Bientôt, c’était l’attraction la plus prisée des Souiris, davantage que les récitals musicaux ou les lilas des gnaoua, plus fascinant que le ballet des débardeurs, vidant les soutes des chalutiers, l’assaut des vagues contre les rochers, la chorégraphie des goélands et des mouettes. C’était gratuit ; c’était historique. Certains badauds restaient des heures accroupis à suivre le manège de la pelleteuse ; d’autres amenaient avec eux leur progéniture. Il en était pour fouiller les gravats à la recherche du trésor de Ségovie, de Séville et de Grenade que les Juifs passaient pour avoir ramené de leur exil en Espagne avant qu’ils ne se berbérisent et se convertissent au judaïsme. Ces dernières années, les chroniqueurs, y compris des chercheurs parmi les plus sérieux, racontaient tant d’histoires sur les Juifs qui s’étaient volatilisés presque en une nuit, laissant un trou dans la mémoire du Maroc, qu’on ne savait s’ils avaient été des Phéniciens, des Carthaginois ou des Wisigoths, des dignitaires ou des dhimmies, des sebtiyyins ou des exorcistes, les maîtres de l’Atlas et des Aurès ou les marchands d’esclaves de Sigilmassa et de Tombouctou… des usuriers ou des mendiants. On espérait découvrir enfin la vérité dans les gravats de ce mellah puisque les livres décevaient et que les recherches étaient truquées.

Depuis que les cirques n’arrivaient plus dans la ville, on manquait de loisirs.

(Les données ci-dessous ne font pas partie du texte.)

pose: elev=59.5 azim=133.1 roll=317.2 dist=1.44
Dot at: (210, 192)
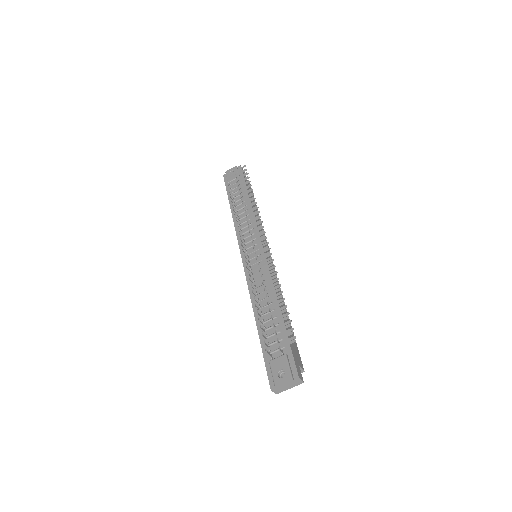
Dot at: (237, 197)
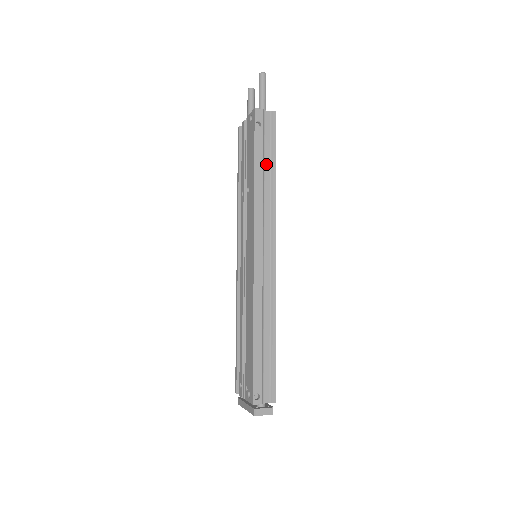
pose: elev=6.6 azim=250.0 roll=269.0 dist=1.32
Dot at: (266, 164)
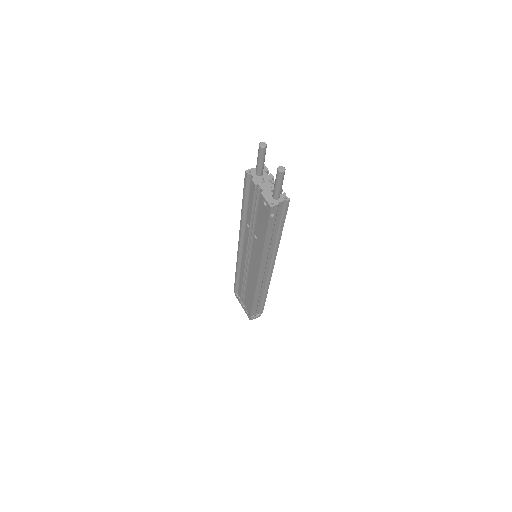
Dot at: (274, 232)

Les anciens se souvenaient avec nostalgie des chapiteaux sous lesquels les acrobates, les cavaliers et les dompteurs se donnaient en représentation, les murs de la mort sur lesquels couraient les motos, les cages où des sirènes s’ébrouaient avec des boas. Un jour, transporté par sa popularité, le conducteur s’avisa de s’accorder une pause et de s’improviser maître de manège d’un genre nouveau. Il installait les enfants dans la pelle et pendant de longues minutes, il les déplaçait de-ci, de-là, les soulevait, les baissait, les remontait aussitôt. Depuis les légendaires nouaras berbères, Essaouira ne s’était pas offerte un manège aussi vertigineux et gratuit. On ne se lassait pas du spectacle et rien n’était plus charmant que la délicatesse avec laquelle la pelleteuse posait les gravats dans les minuscules bennes attelées à des ânes qui franchissaient la porte de Doukkala sans perturber le trafic des mendiants, des artistes, des artisans, des marchands et des touristes.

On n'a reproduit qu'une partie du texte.